BEGIN PAGE EXCERPT

[Courses] [Perl] Part 6: The "m//" Operator

Fri Aug 8 12:48:50 EST 2003

LinuxChix Perl Course Part 6: The "m//" Operator

Contents
1) Introduction
2) Introducing the m// Operator
3) A Crash Course on Perl Regular Expressions
4) Back to "m//"
5) Exercise
6) Answers to Previous Exercises
7) Licensing Announcement
8) Past Information
9) Credits

             -----------------------------------

1) Introduction

Having seen the "tr///" operator, we are now going to look at the "m//"
operator, which stands for "match". Because this requires an understanding of
regular expressions, we give a crash course on that. If you're already
familiar with regular expressions, you should still skim over the crash
course because Perl regular expressions have handy shortcuts that you may not
be aware of.

END PAGE EXCERPT
BEGIN DATA BLOCK

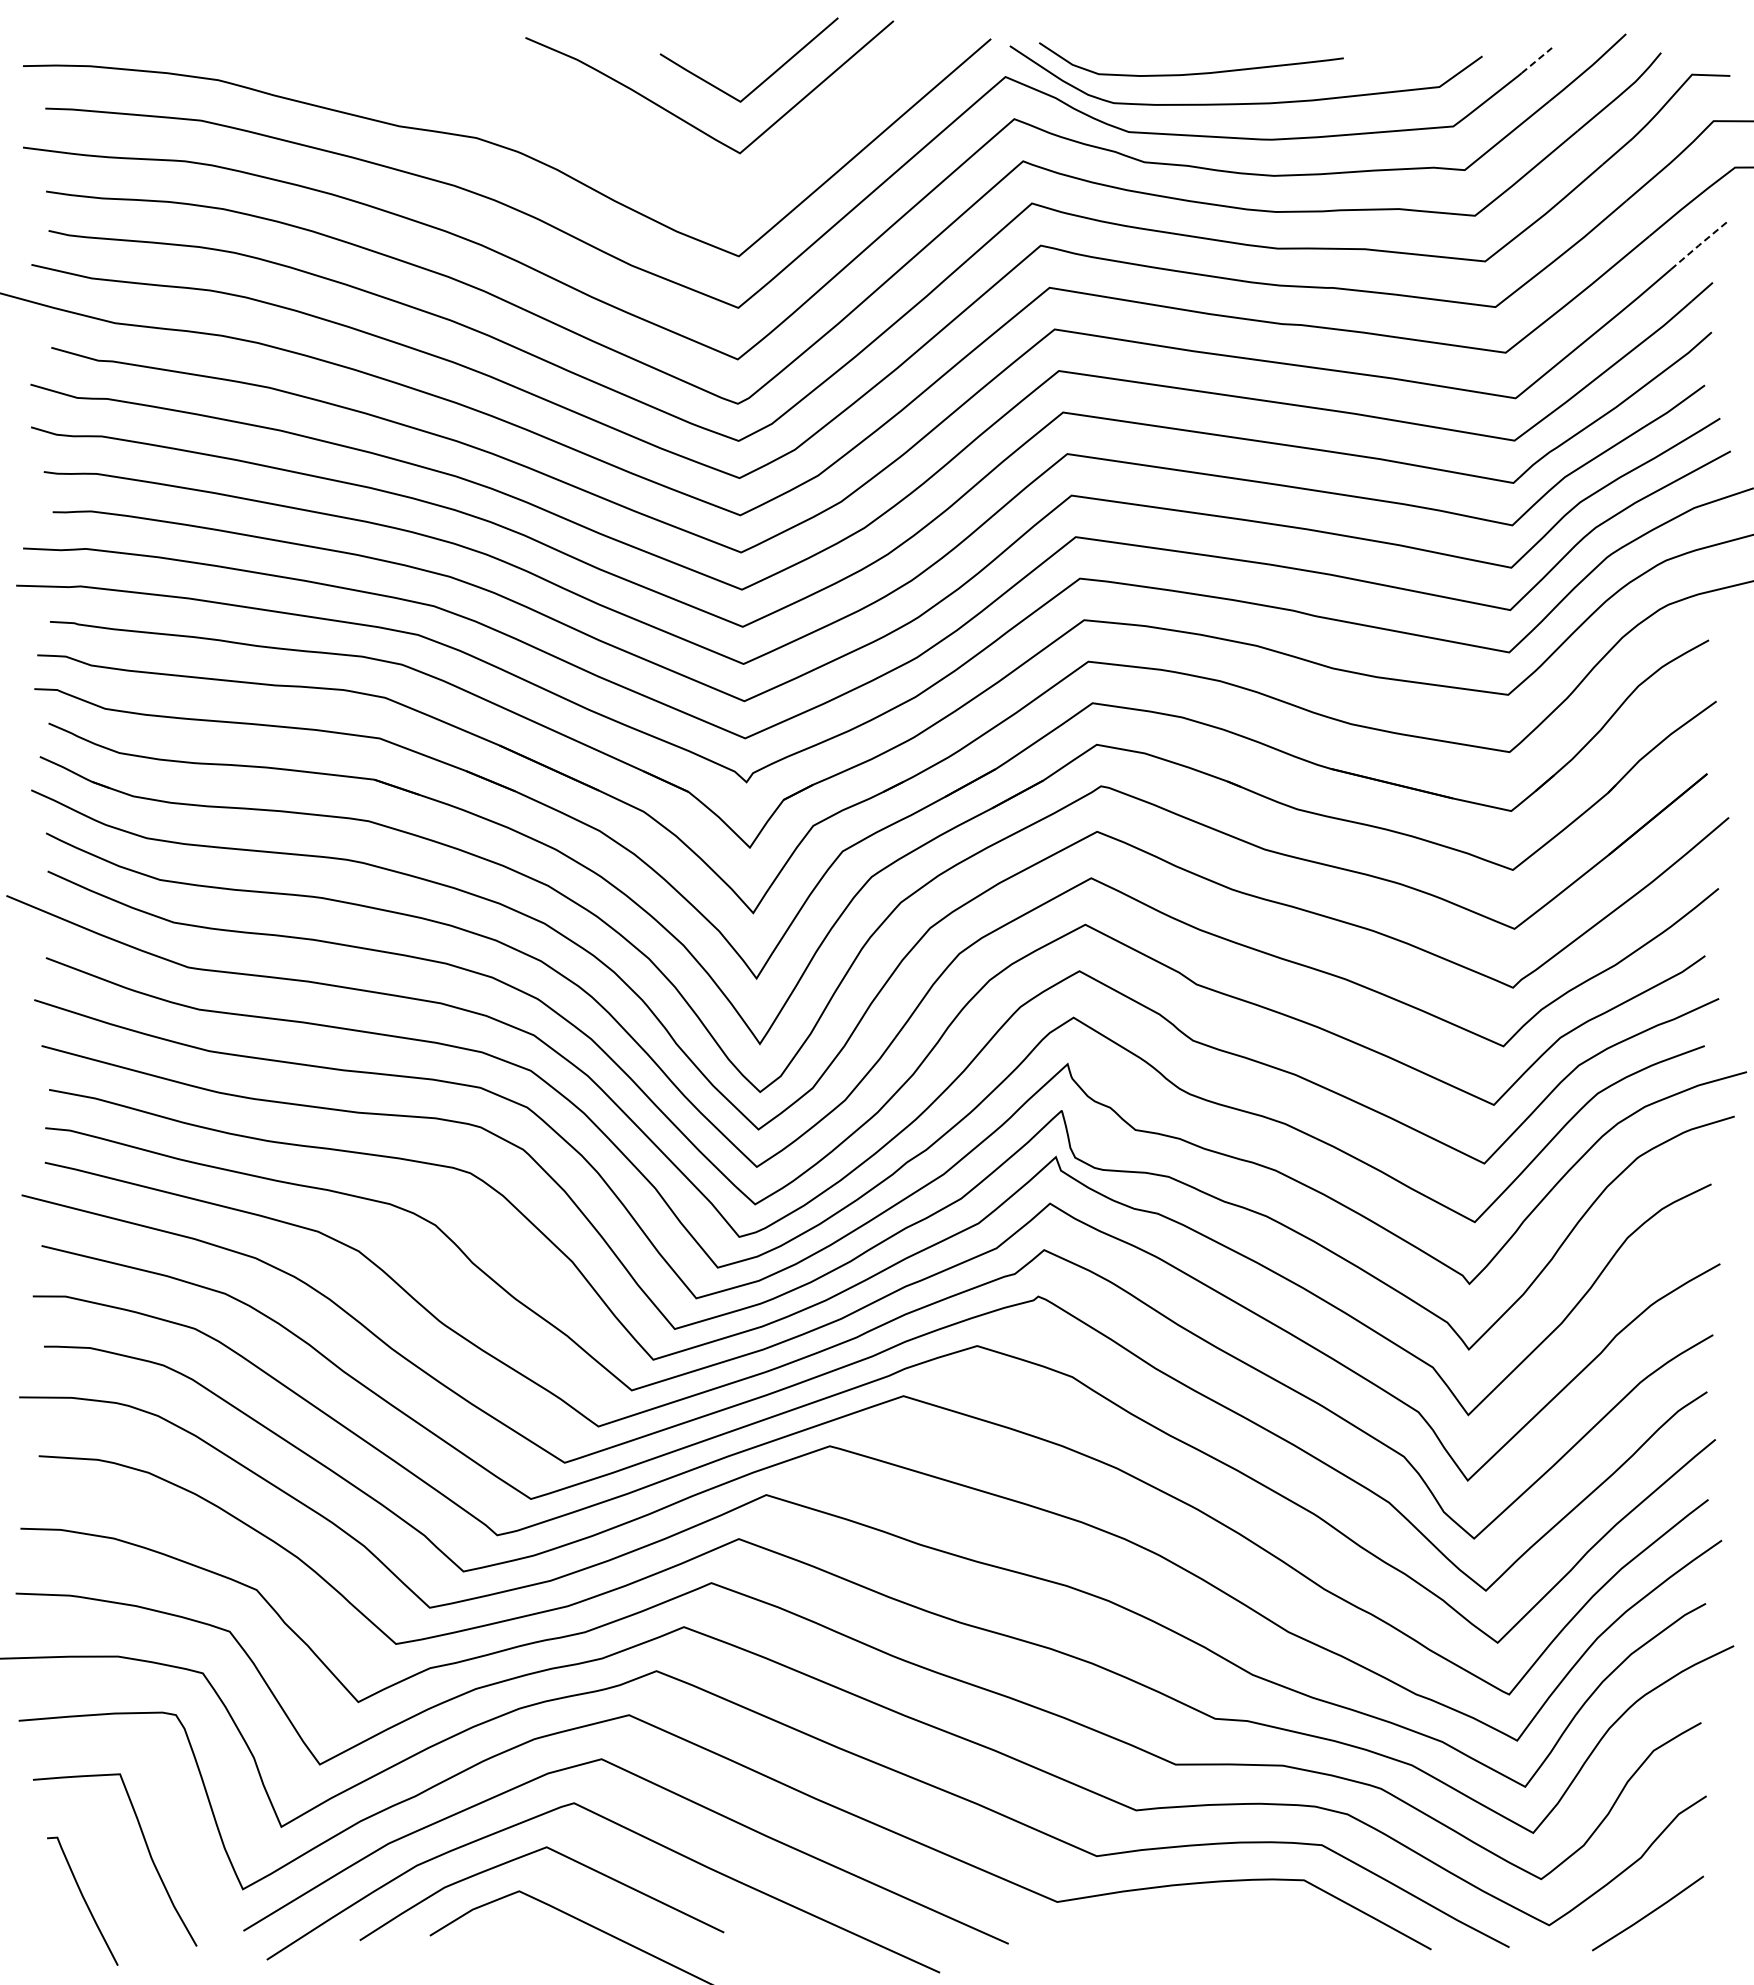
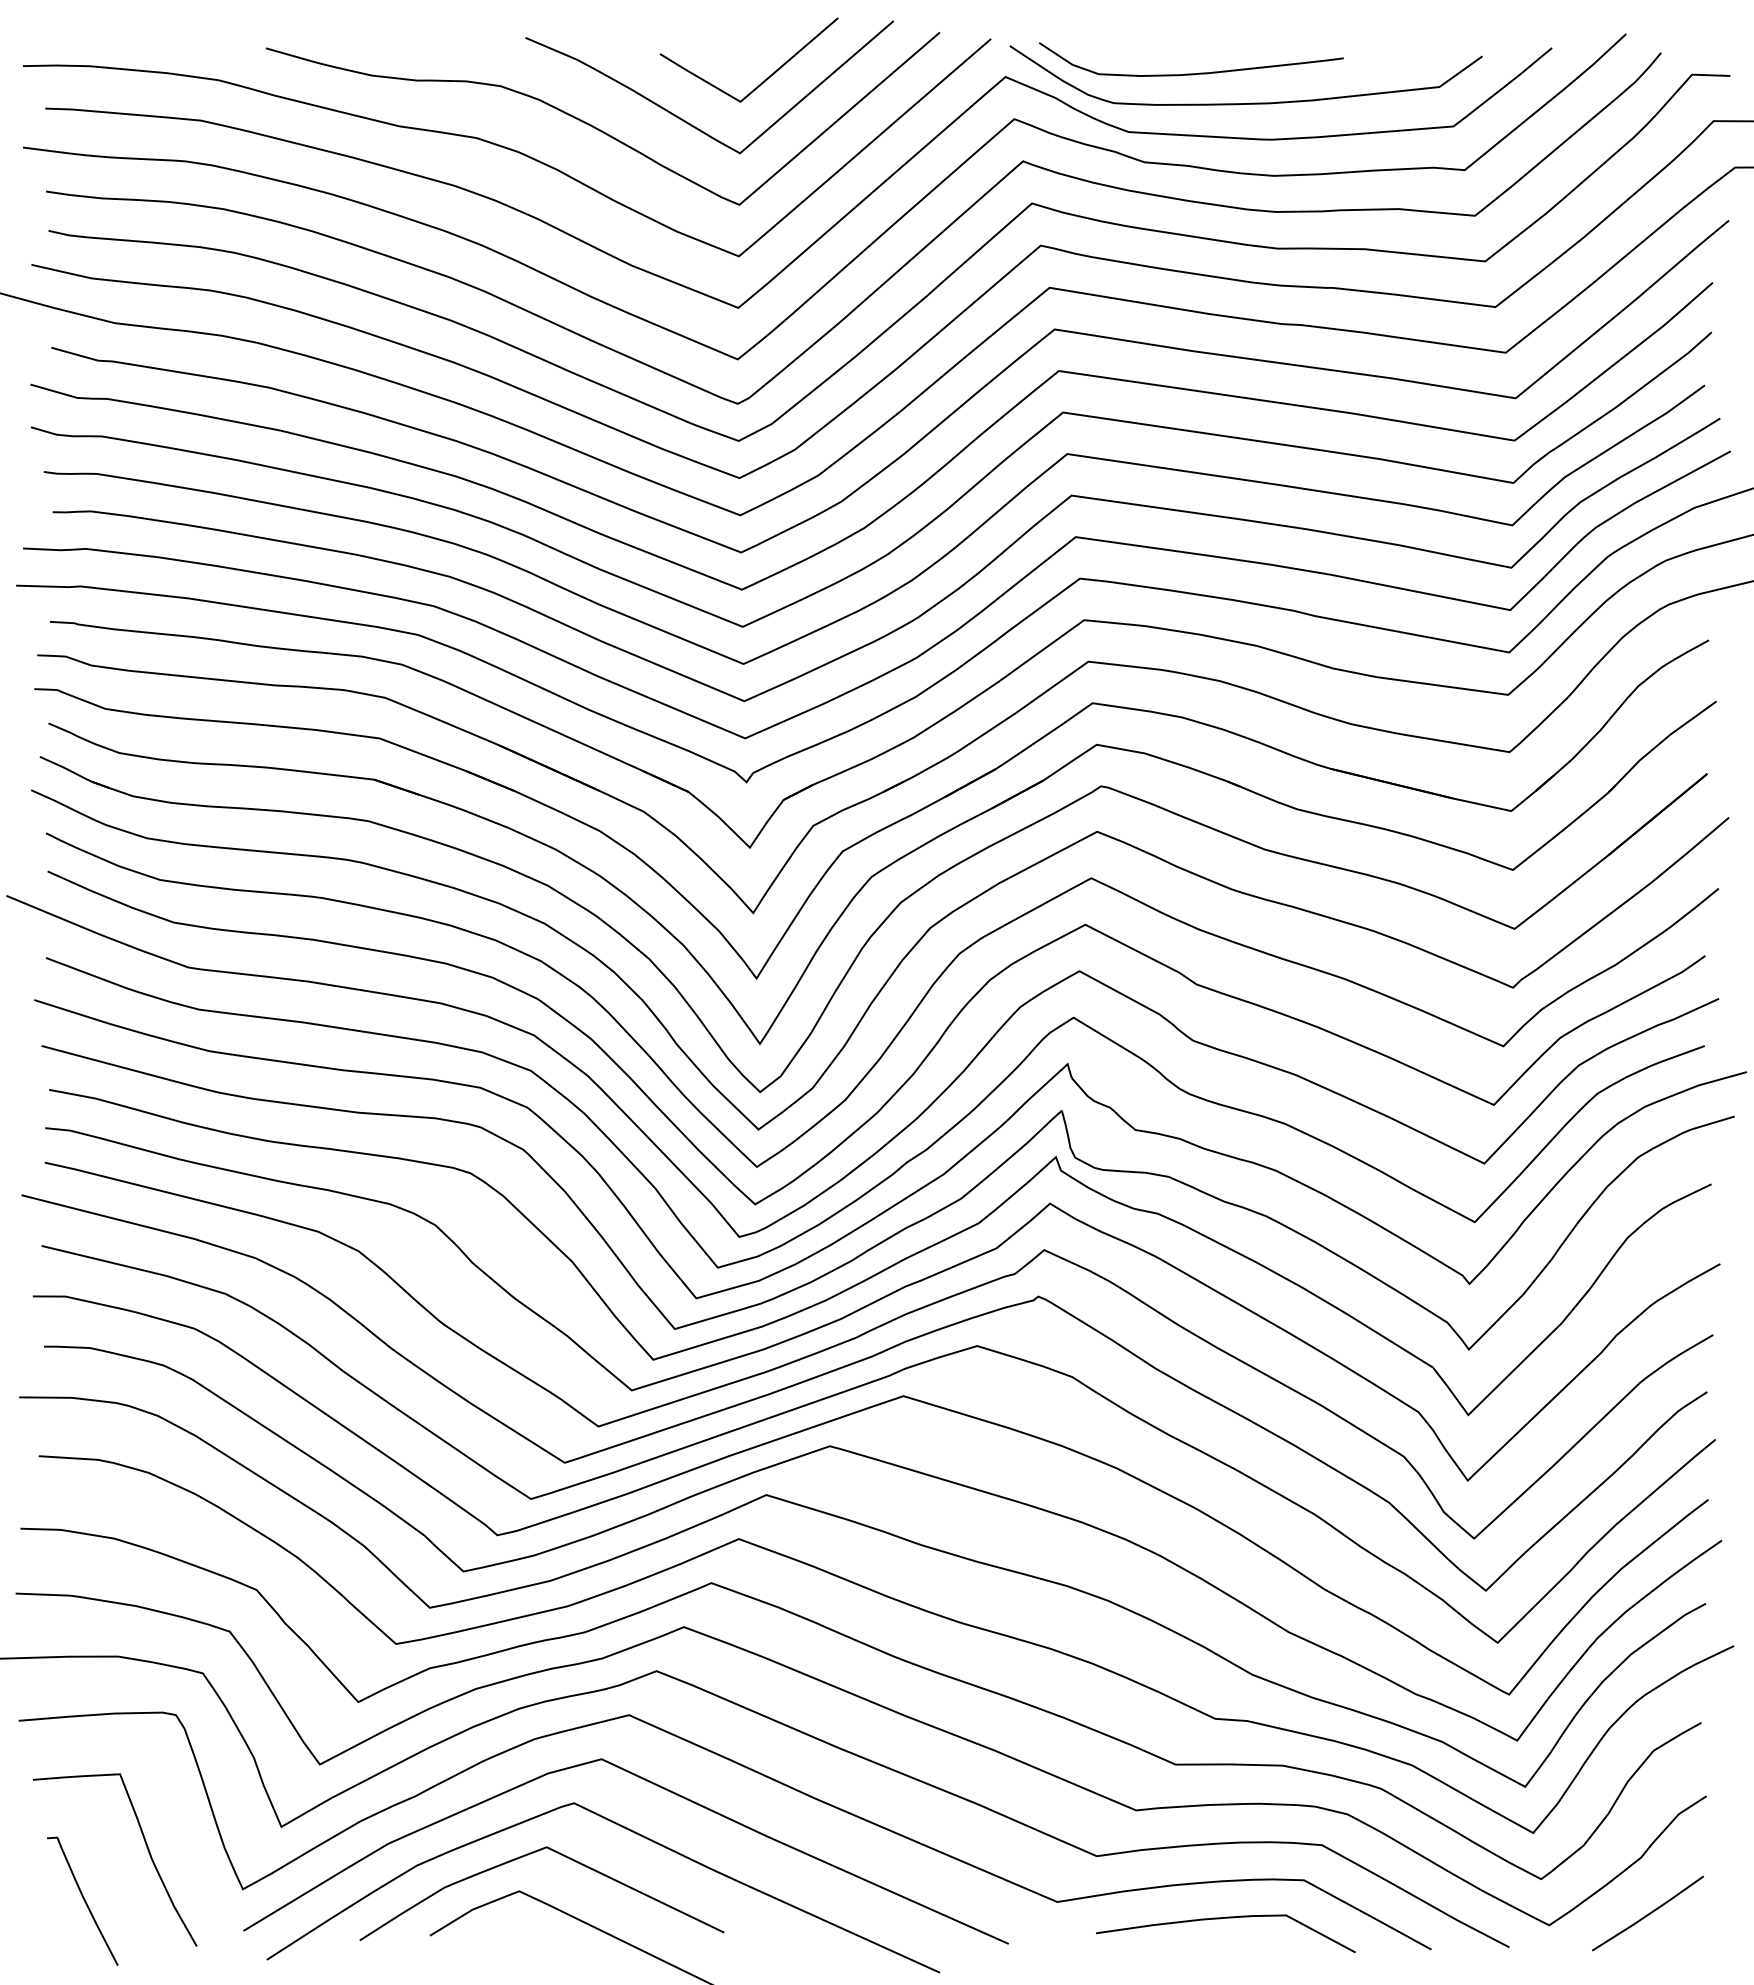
line at (1536, 60): dashed -> solid
curve at (598, 128): none -> present
line at (1699, 245): dashed -> solid
curve at (1220, 1919): none -> present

END DATA BLOCK

# TASK STATEMENT:
Please extract the stretch of the Perl course page from "Having seen the" through "be aware of.", copying it word for word.

# REPLY:
Having seen the "tr///" operator, we are now going to look at the "m//"
operator, which stands for "match". Because this requires an understanding of
regular expressions, we give a crash course on that. If you're already
familiar with regular expressions, you should still skim over the crash
course because Perl regular expressions have handy shortcuts that you may not
be aware of.